If you pause your walking journey at the top of the Hobart Aquatic Centre carpark, you’ll be rewarded with expansive views of the CBD and the River Derwent. Over the tin roof of the indoor heated swimming pools, the observant eye can pinpoint the Wrest Point Casino at Sandy Bay, coincidentally near the current University of Tasmania campus.
For another walking experience, visitors can follow the Soldiers Memorial Avenue on Hobart’s Queens Domain. The avenue was renamed the Soldiers Walk in the 1980s and begins at the junction of Aberdeen Street and the Tasman Highway next to the Aquatic Centre. 520 trees were originally planted in 1918 and 1919 to commemorate the Tasmanian soldiers who lost their life in World War I.
Himalayan Cedars, Atlantic Cedars, Blue Atlas and Italian Cypress (some planted as replacements in the 1960s) make up the avenue.

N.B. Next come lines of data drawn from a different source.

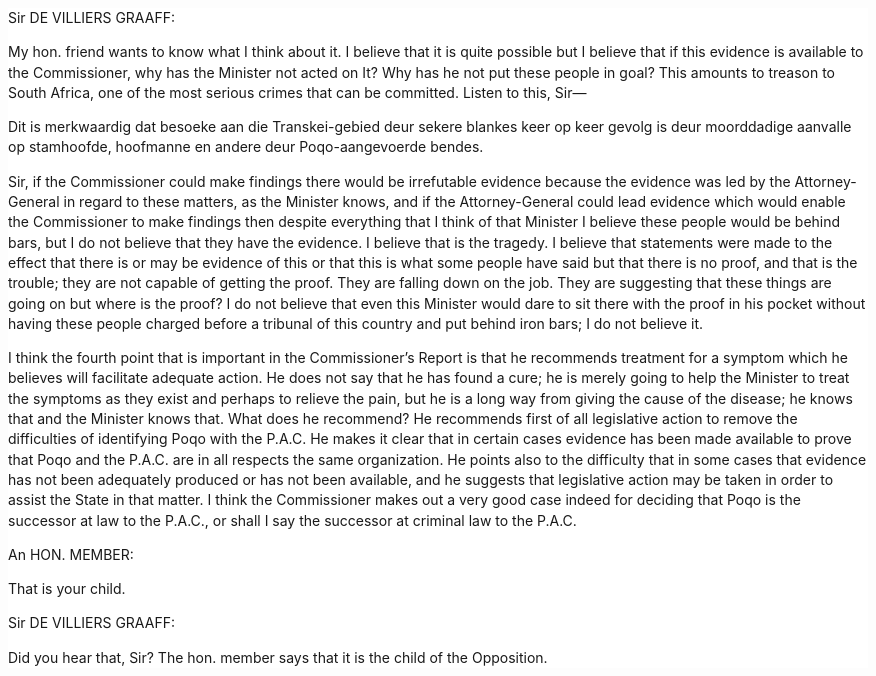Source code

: <speech by="#de_villiers_graaff">

<from>Sir <person refersTo="hansard_za">DE VILLIERS GRAAFF</person>:</from>

<p>My hon. friend wants to know what I think about it. I believe that it is quite possible but I believe that if this evidence is available to the Commissioner, why has the Minister not acted on It? Why has he not put these people in goal? This amounts to treason to South Africa, one of the most serious crimes that can be committed. Listen to this, Sir&#x2014;</p>

<block name="quote">Dit is merkwaardig dat besoeke aan die Transkei-gebied deur sekere blankes keer op keer gevolg is deur moorddadige aanvalle op stamhoofde, hoofmanne en andere deur Poqo-aangevoerde bendes.</block>

<p>Sir, if the Commissioner could make findings there would be irrefutable evidence because the evidence was led by the Attorney-General in regard to these matters, as the Minister knows, and if the Attorney-General could lead evidence which would enable the Commissioner to make findings then despite everything that I think of that Minister I believe these people would be behind bars, but I do not believe that they have the evidence. I believe that is the tragedy. I believe that statements were made to the effect that there is or may be evidence of this or that this is what some people have said but that there is no proof, and that is the trouble; they are not capable of getting the proof. They are falling down on the job. They are suggesting that these things are going on but where is the proof? I do not believe that even this Minister would dare to sit there with the proof in his pocket without having these people charged before a tribunal of this country and put behind iron bars; I do not believe it.</p>

<p>I think the fourth point that is important in the Commissioner&#x2019;s Report is that he recommends treatment for a symptom which he believes will facilitate adequate action. He does not say that he has found a cure; he is merely going to help the Minister to treat the symptoms as they exist and perhaps to relieve the pain, but he is a long way from giving the cause of the disease; he knows that and the Minister knows that. What does he recommend? He recommends first of all legislative action to remove the difficulties of identifying Poqo with the P.A.C. He makes it clear that in certain cases evidence has been made available to prove that Poqo and the P.A.C. are in all respects the same organization. He points also to the difficulty that in some cases that evidence has not been adequately produced or has not been available, and he suggests that legislative action may be taken in order to assist the State in that matter. I think the Commissioner makes out a very good case indeed for deciding that Poqo is the successor at law to the P.A.C., or shall I say the successor at criminal law to the P.A.C.</p>

</speech>

<speech by="#hon_member">

<from>An <person refersTo="hansard_za">HON. MEMBER</person>:</from>

<p>That is your child.</p>

</speech>

<speech by="#de_villiers_graaff">

<from>Sir <person refersTo="hansard_za">DE VILLIERS GRAAFF</person>:</from>

<p>Did you hear that, Sir? The hon. member says that it is the child of the Opposition.</p>

</speech>

<speech by="#mitchell">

The walk is part of Heritage Tasmania’s Open Doors weekend (1-3 November 2013).
Soldiers Walk: Memorial Avenue
The Soldiers Memorial Avenue website is a fantastic resource sharing information about both the Hobart Soldiers Walk and Queens Domain in general. The memorials facing the Regatta Grounds across the Tasman Highway also warrant further investigation. This walking expedition will be leading to even more research, we can see that now!
The Hobart Cenotaph is the outstanding feature of the Regatta Grounds. The 1925 memorial was originally a commemoration for Tasmanians who served in the Great War. It is accompanied by another memorial (incorporating a sound-scape) to thirteen Victoria Cross recipients from Tasmania. For detailed information about the measurements, materials and design of the Cenotaph, visit the ANZAC Day website. Alternatively, head there yourself to see it in person, and enjoy the commanding views of Hobart’s city centre, Mount Wellington and the Derwent River.
To complete this unofficial walking tour, return to the designated starting point near the Railway Roundabout Fountain. We’ve heard Michael and Karen Goodwin-Roberts have relinquished their lease of the Taste Cafe at the Baha’i Centre of Learning on the corner of Brooker Avenue and the Tasman Highway. They are understandably too busy with their new Elizabeth Street and Castray Esplanade Food + Wine ventures. But it does beg the question… who’s taken over the cafe in the exotically-domed building now? We might just have to call in one day.
Have we convinced you that walking is the way to go? It’s not always possible we know, but it’s not a bad way to kill a few hours in Tasmania. Once upon a time, we would covet the enviable view of skydivers as they were gliding down to the Queens Domain in Hobart… but not any more. We’re happy keeping our feet planted firmly on the ground.